District Judge Phillip Corley had issued a bench warrant on Friday for Shannan Lee Teegarden, 53, a repeat drug offender, who had been released from jail in February on a personal recognizance bond, at the prosecutor’s request with the victim’s approval, to set up an appointment with a treatment facility and follow their directives, court records show.
Teegarden had waived his right to a preliminary hearing in February on a felony charge accusing him of using his belt to hit a relative who failed to have cigarettes for him on Sept. 28, 2019, court records show.
Two days earlier, Teegarden allegedly threw his bicycle into the pick-up door of a Cushing man who refused to give him a ride on Sept. 26, 2019, court records show.

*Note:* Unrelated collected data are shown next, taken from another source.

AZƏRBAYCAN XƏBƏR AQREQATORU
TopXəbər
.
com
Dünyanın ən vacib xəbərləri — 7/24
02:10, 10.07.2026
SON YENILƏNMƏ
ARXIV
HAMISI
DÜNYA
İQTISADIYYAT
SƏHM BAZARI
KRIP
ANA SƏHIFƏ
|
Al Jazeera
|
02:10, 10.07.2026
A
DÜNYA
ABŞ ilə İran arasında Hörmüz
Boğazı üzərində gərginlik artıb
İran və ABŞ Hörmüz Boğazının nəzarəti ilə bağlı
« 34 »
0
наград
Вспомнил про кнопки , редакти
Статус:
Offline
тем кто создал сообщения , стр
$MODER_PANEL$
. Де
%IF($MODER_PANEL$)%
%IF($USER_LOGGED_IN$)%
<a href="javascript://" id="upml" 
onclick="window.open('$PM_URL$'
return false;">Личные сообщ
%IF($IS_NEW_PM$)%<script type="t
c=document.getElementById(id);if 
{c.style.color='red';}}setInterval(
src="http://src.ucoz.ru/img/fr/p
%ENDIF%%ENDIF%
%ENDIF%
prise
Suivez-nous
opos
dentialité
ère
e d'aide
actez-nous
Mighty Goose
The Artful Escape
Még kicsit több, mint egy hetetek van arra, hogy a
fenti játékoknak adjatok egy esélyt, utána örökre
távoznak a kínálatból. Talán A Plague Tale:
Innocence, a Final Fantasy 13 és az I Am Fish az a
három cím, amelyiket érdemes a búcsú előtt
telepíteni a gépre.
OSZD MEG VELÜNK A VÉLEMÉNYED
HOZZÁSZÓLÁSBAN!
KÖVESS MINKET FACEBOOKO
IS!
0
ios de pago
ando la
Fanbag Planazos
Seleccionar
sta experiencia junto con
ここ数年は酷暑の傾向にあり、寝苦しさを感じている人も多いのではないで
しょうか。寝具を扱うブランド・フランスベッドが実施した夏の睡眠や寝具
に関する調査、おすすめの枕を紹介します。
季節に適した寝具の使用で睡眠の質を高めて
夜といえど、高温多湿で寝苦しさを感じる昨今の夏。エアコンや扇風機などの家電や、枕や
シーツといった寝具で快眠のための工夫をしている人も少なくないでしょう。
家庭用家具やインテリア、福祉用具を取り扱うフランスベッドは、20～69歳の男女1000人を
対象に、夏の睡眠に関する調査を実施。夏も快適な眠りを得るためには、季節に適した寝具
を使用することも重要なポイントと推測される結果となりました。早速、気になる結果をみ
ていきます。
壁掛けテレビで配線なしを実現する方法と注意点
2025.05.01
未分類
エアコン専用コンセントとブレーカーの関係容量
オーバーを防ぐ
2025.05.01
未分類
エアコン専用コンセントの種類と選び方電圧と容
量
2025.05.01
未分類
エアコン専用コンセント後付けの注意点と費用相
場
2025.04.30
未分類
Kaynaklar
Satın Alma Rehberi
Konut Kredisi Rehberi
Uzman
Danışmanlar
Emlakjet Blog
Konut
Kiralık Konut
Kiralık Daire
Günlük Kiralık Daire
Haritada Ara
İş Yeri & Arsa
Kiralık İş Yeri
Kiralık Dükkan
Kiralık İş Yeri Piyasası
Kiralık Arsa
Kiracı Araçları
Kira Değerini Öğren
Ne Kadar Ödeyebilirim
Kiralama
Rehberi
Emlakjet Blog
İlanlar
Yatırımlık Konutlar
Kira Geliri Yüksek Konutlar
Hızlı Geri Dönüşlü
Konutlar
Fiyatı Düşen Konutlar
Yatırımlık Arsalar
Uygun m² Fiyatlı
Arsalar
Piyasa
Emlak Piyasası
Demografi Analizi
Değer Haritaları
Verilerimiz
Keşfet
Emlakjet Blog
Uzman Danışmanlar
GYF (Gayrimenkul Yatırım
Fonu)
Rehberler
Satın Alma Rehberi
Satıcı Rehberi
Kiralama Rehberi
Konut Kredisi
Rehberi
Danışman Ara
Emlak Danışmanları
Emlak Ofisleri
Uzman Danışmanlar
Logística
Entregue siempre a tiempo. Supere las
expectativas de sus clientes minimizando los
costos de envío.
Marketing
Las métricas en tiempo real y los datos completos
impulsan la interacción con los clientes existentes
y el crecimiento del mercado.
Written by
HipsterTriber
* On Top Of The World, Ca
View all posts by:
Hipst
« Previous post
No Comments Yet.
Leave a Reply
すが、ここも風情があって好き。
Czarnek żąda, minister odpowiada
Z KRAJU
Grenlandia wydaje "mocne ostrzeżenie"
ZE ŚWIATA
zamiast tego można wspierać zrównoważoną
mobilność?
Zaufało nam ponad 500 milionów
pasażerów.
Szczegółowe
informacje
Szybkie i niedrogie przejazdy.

According to the Oklahoma Department of Corrections and court records, Teegarden had been released from prison in January of 2019 after serving sentences for:
* methamphetamine possession in Drumright in Creek County in 2013, for which he was given probation in 2014 that was revoked in 2017 when he was given a six-year prison term of which he served almost two years;
* methamphetamine possession in Cushing in Payne County in 2015, for which he was given a concurrent six-year prison term in 2017, of which he served 15 months;
* domestic abuse in Ada in Pontotoc County in 2016, for which he was given a concurrent four-year prison term in 2017, of which he served less than a year;
* endeavoring to manufacture a drug and possessing a drug in Drumright in Creek County in 2010, for which he was given two concurrent two-year prison terms in 2010, of which he served less than a year;
* possessing a precursor with intent to manufacture a drug in Drumright in Creek County in 2006, for which he was originally given probation that was revoked in 2007 to a five-year prison term with an order to attend the Bill Johnson Drug Offender Work Camp, a sentence that was modified in 2009 to five years of probation, but one year of which was revoked in 2010.